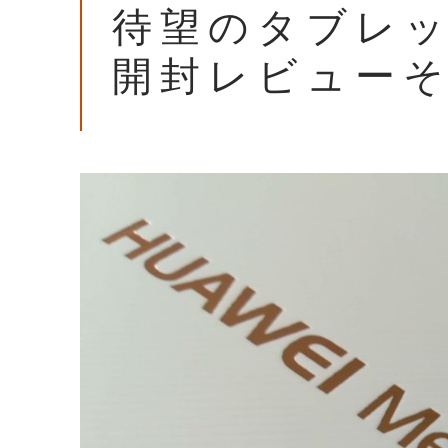
待望のタブレット
開封レビュー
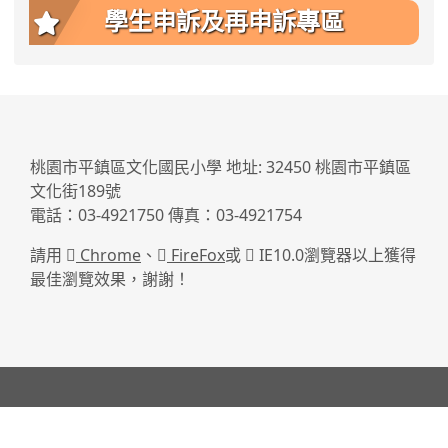
學生申訴及再申訴專區
:::
桃園市平鎮區文化國民小學 地址: 32450 桃園市平鎮區
文化街189號
電話：03-4921750 傳真：03-4921754
請用
Chrome
、
FireFox
或
IE10.0瀏覽器以上獲得
最佳瀏覽效果，謝謝！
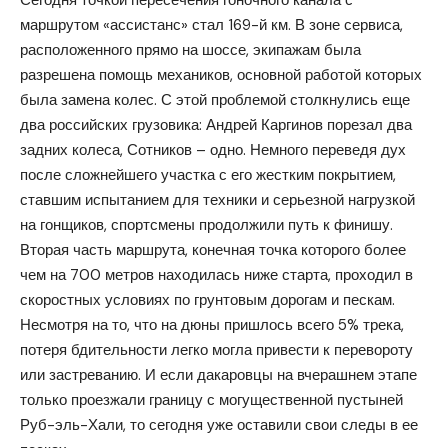
маршрутом «ассистанс» стал 169-й км. В зоне сервиса,
расположенного прямо на шоссе, экипажам была
разрешена помощь механиков, основной работой которых
была замена колес. С этой проблемой столкнулись еще
два российских грузовика: Андрей Каргинов порезал два
задних колеса, Сотников – одно. Немного переведя дух
после сложнейшего участка с его жестким покрытием,
ставшим испытанием для техники и серьезной нагрузкой
на гонщиков, спортсмены продолжили путь к финишу.
Вторая часть маршрута, конечная точка которого более
чем на 700 метров находилась ниже старта, проходил в
скоростных условиях по грунтовым дорогам и пескам.
Несмотря на то, что на дюны пришлось всего 5% трека,
потеря бдительности легко могла привести к перевороту
или застреванию. И если дакаровцы на вчерашнем этапе
только проезжали границу с могущественной пустыней
Руб-эль-Хали, то сегодня уже оставили свои следы в ее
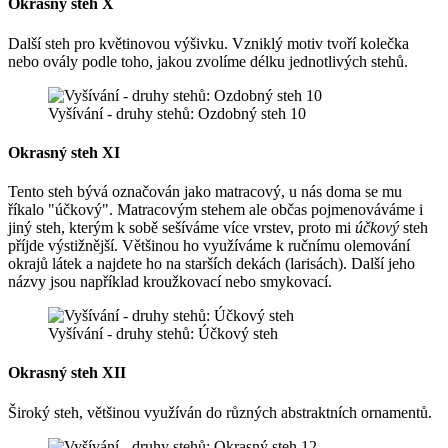
Okrasný steh X
Další steh pro květinovou výšivku. Vzniklý motiv tvoří kolečka
nebo ovály podle toho, jakou zvolíme délku jednotlivých stehů.
Vyšívání - druhy stehů: Ozdobný steh 10
Okrasný steh XI
Tento steh bývá označován jako matracový, u nás doma se mu
říkalo "účkový". Matracovým stehem ale občas pojmenováváme i
jiný steh, kterým k sobě sešíváme více vrstev, proto mi
účkový
steh
příjde výstižnější. Většinou ho využíváme k ručnímu olemování
okrajů látek a najdete ho na starších dekách (larisách). Další jeho
názvy jsou například kroužkovací nebo smykovací.
Vyšívání - druhy stehů: Účkový steh
Okrasný steh XII
Široký steh, většinou využíván do různých abstraktních ornamentů.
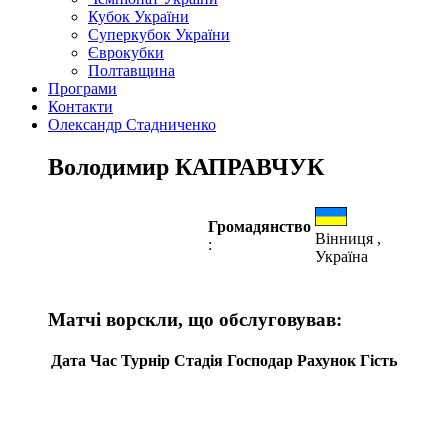
Кубок України
Суперкубок України
Єврокубки
Полтавщина
Програми
Контакти
Олександр Стадниченко
Володимир КАПРАВЧУК
Громадянство
Вінниця ,
:
Україна
Матчі ворскли, що обслуговував:
Дата
Час
Турнір
Стадія
Господар
Рахунок
Гість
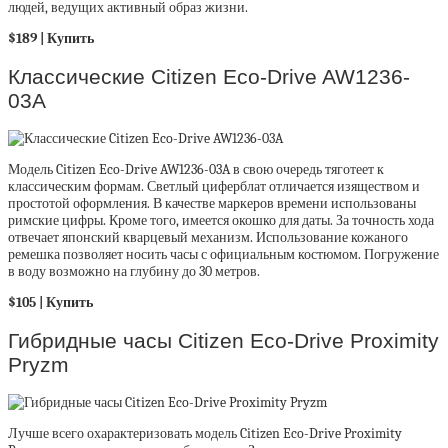
людей, ведущих активный образ жизни.
$189 |
Купить
Классические Citizen Eco-Drive AW1236-
03A
Модель Citizen Eco-Drive AW1236-03A в свою очередь тяготеет к
классическим формам. Светлый циферблат отличается изяществом и
простотой оформления. В качестве маркеров времени использованы
римские цифры. Кроме того, имеется окошко для даты. За точность хода
отвечает японский кварцевый механизм. Использование кожаного
ремешка позволяет носить часы с официальным костюмом. Погружение
в воду возможно на глубину до 30 метров.
$105 |
Купить
Гибридные часы Citizen Eco-Drive Proximity
Pryzm
Лучше всего охарактеризовать модель Citizen Eco-Drive Proximity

What you need to do — Starting at the line that holds "римские цифры. Кроме", retype each line exactly through the end of the entries, both ends included.

Exercise solution —
римские цифры. Кроме того, имеется окошко для даты. За точность хода
отвечает японский кварцевый механизм. Использование кожаного
ремешка позволяет носить часы с официальным костюмом. Погружение
в воду возможно на глубину до 30 метров.
$105 |
Купить
Гибридные часы Citizen Eco-Drive Proximity
Pryzm
Лучше всего охарактеризовать модель Citizen Eco-Drive Proximity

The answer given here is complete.